[[ Document excerpt open ]]

From: Eliezer Yudkowsky (sentience@pobox.com)
Date: Fri Jan 03 1997 - 09:54:19 MST
> And I've just been told that colonizing Venus is impossible.
> Difficult as hell, yes, quite literally. Impossible?
An interesting notion.
1) Can hell be terraformed?
2) If not, what would be required to live there?
This could be a really weird story.
For the classic "lake of sulfer" scenario, you'd need powerful
refrigerators and maybe little cabins floating on the lake. Would there
be any way, with modern technology, to put a research station *beneath*
the lake? For power, we can use the temperature differential between
the lake and the plain of ice in the Ninth Circle.
Would there be any motive for colonizing hell? My copy of *Inferno*
doesn't show much in the way of natural resources.

[[ Document excerpt closed ]]
[[ Data section open ]]

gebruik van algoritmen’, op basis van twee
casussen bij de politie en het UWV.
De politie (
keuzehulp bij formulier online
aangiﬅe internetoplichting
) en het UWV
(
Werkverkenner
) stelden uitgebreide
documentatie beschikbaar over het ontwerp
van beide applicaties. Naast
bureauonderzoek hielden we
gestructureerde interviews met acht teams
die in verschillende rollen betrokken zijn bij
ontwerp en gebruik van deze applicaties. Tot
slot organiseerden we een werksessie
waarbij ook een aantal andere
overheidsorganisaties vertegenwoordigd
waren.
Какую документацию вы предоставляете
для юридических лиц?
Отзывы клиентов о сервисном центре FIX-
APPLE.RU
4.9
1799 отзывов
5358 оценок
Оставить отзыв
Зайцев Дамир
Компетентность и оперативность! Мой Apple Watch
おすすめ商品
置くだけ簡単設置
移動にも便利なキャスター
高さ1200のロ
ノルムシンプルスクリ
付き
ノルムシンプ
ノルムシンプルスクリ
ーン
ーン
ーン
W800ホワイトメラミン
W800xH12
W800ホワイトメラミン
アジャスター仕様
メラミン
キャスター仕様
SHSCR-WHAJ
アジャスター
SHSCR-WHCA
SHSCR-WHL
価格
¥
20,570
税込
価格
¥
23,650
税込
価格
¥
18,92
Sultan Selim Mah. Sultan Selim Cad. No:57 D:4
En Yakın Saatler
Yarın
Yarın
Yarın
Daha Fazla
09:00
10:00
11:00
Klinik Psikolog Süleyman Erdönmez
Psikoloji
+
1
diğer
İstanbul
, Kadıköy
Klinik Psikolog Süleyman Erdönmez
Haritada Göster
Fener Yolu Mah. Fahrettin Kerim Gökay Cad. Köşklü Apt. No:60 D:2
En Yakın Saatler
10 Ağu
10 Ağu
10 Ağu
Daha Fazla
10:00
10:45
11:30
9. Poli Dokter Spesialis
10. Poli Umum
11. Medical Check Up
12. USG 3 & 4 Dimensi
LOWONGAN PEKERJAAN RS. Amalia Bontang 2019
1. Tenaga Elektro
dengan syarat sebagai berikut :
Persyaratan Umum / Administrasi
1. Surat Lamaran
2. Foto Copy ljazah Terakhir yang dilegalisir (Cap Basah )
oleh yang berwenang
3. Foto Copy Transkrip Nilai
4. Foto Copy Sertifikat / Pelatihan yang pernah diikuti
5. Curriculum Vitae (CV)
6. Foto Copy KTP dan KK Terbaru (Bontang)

[[ Data section closed ]]

• _Directive 1_: Translate the sentence "Would there be any motive for colonizing hell?" from the message about colonizing hell into Spanish.
• _Directive 2_: Carry on the message about colonizing hell, picking up right after its final sentence.

• _Task result 1_: ¿Habría algún motivo para colonizar el infierno?

• _Task result 2_:
What would be required to terraform Hell? Since Hell is infinite (?) it
beats a Dyson sphere for living space, and in any case I think that we
should do our best to ensure a happy afterlife even for the morally
challenged. I believe that the flatterers were supposed to be wading
through excrement, so we have plenty of fertilizer. The classic problem
of producing oxygen doesn't apply; what we need is to give Hell a
self-sustaining livable ecology. Are there any plants that put roots
down in molten sulfer? If the sulfer is self-heating, or the plain of
ice is self-cooling, we can drop chunks of ice into the lake - the
question remains; what will live on even cooled sulfur?
The best route might be (in the case of the lake) pump out sulfer,
transmute it to scrith, and build Ringworlds. We can also use it as a
sort of giant combination garbage dump, heat sink, shock absorber, fuel
source, or even momentum absorber (something to push off of). Imagine
the spaceship of the future: A living capsule with a pentagram on the
bottom.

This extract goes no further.